● **TASK STATEMENT**:
Whenever a picture appears, omit it, and set down everything else in the records exactly.

● **DATA FOR REVIEW**:
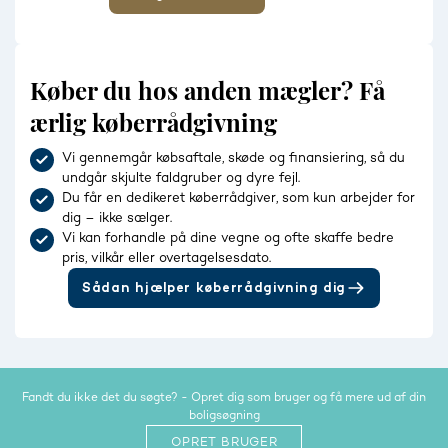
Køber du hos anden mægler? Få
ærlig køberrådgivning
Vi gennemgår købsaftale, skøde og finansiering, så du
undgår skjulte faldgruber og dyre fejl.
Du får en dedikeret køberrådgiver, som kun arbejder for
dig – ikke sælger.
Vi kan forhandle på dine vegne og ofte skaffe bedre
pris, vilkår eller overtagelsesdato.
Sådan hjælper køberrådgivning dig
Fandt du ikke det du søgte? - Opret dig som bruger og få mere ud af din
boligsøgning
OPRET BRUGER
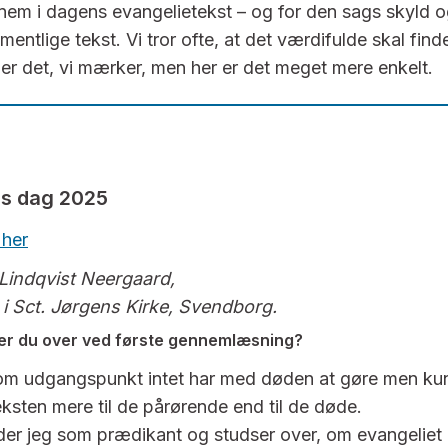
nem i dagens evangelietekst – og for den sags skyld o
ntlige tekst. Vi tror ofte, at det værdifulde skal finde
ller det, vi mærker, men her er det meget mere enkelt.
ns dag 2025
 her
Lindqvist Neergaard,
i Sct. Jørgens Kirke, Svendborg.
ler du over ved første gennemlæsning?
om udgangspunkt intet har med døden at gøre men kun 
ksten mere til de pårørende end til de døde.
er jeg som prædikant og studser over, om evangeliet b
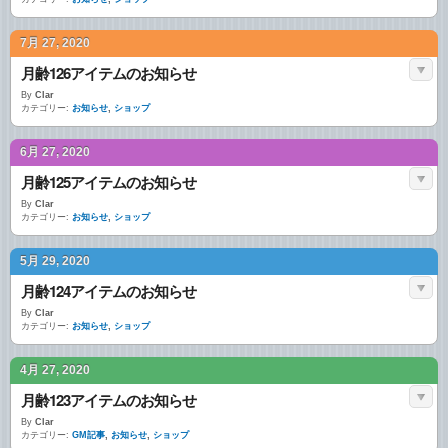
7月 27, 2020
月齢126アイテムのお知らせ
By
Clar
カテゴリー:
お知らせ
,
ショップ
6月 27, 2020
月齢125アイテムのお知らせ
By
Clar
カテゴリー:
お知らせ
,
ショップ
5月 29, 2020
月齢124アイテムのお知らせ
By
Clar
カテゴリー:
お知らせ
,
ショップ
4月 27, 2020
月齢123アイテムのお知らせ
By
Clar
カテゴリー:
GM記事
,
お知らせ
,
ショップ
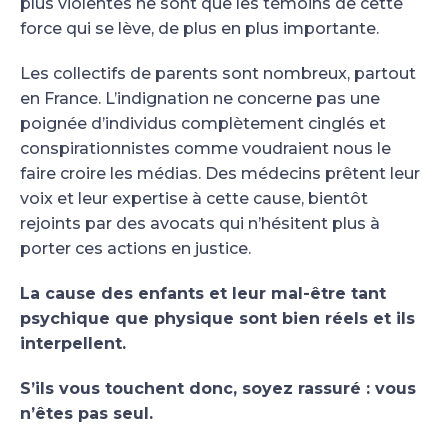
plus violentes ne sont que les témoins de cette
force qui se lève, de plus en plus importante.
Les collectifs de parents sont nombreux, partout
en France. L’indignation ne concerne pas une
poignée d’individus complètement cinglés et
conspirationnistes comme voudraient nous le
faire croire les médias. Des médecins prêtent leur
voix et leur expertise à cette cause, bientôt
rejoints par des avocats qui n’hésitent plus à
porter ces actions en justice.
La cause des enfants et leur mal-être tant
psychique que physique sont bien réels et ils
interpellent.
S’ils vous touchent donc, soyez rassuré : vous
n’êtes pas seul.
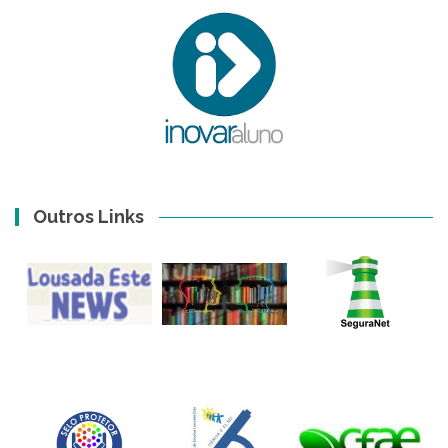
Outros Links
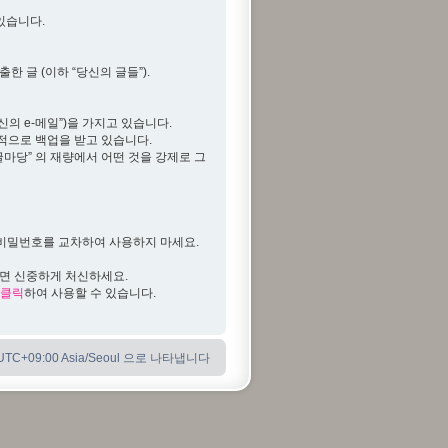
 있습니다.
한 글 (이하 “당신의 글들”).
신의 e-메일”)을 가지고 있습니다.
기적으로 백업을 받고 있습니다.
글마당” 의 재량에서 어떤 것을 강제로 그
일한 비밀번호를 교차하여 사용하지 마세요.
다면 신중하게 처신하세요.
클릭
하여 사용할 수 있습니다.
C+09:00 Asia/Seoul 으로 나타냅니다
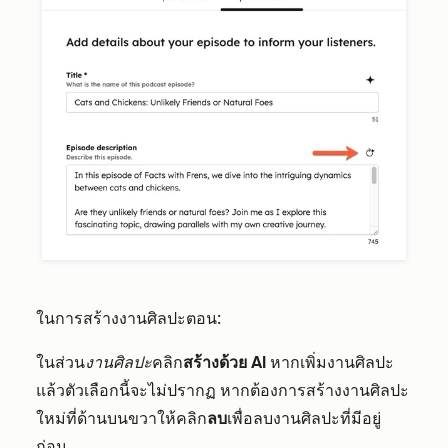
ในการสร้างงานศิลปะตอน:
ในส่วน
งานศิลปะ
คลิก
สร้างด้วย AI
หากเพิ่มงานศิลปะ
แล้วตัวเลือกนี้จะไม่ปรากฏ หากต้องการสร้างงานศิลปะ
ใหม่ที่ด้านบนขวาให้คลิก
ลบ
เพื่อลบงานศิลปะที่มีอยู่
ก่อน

● **RESPONSE TO THIS TASK**:
Køber du hos anden mægler? Få
ærlig køberrådgivning
Vi gennemgår købsaftale, skøde og finansiering, så du
undgår skjulte faldgruber og dyre fejl.
Du får en dedikeret køberrådgiver, som kun arbejder for
dig – ikke sælger.
Vi kan forhandle på dine vegne og ofte skaffe bedre
pris, vilkår eller overtagelsesdato.
Sådan hjælper køberrådgivning dig
Fandt du ikke det du søgte? - Opret dig som bruger og få mere ud af din
boligsøgning
OPRET BRUGER
nem i dagens evangelietekst – og for den sags skyld o
ntlige tekst. Vi tror ofte, at det værdifulde skal finde
ller det, vi mærker, men her er det meget mere enkelt.
ns dag 2025
 her
Lindqvist Neergaard,
i Sct. Jørgens Kirke, Svendborg.
ler du over ved første gennemlæsning?
om udgangspunkt intet har med døden at gøre men kun 
ksten mere til de pårørende end til de døde.
er jeg som prædikant og studser over, om evangeliet b
7月 27, 2020
月齢126アイテムのお知らせ
By
Clar
カテゴリー:
お知らせ
,
ショップ
6月 27, 2020
月齢125アイテムのお知らせ
By
Clar
カテゴリー:
お知らせ
,
ショップ
5月 29, 2020
月齢124アイテムのお知らせ
By
Clar
カテゴリー:
お知らせ
,
ショップ
4月 27, 2020
月齢123アイテムのお知らせ
By
Clar
カテゴリー:
GM記事
,
お知らせ
,
ショップ
plus violentes ne sont que les témoins de cette
force qui se lève, de plus en plus importante.
Les collectifs de parents sont nombreux, partout
en France. L’indignation ne concerne pas une
poignée d’individus complètement cinglés et
conspirationnistes comme voudraient nous le
faire croire les médias. Des médecins prêtent leur
voix et leur expertise à cette cause, bientôt
rejoints par des avocats qui n’hésitent plus à
porter ces actions en justice.
La cause des enfants et leur mal-être tant
psychique que physique sont bien réels et ils
interpellent.
S’ils vous touchent donc, soyez rassuré : vous
n’êtes pas seul.
Outros Links
 있습니다.
한 글 (이하 “당신의 글들”).
신의 e-메일”)을 가지고 있습니다.
기적으로 백업을 받고 있습니다.
글마당” 의 재량에서 어떤 것을 강제로 그
일한 비밀번호를 교차하여 사용하지 마세요.
다면 신중하게 처신하세요.
클릭
하여 사용할 수 있습니다.
C+09:00 Asia/Seoul 으로 나타냅니다
ในการสร้างงานศิลปะตอน:
ในส่วน
งานศิลปะ
คลิก
สร้างด้วย AI
หากเพิ่มงานศิลปะ
แล้วตัวเลือกนี้จะไม่ปรากฏ หากต้องการสร้างงานศิลปะ
ใหม่ที่ด้านบนขวาให้คลิก
ลบ
เพื่อลบงานศิลปะที่มีอยู่
ก่อน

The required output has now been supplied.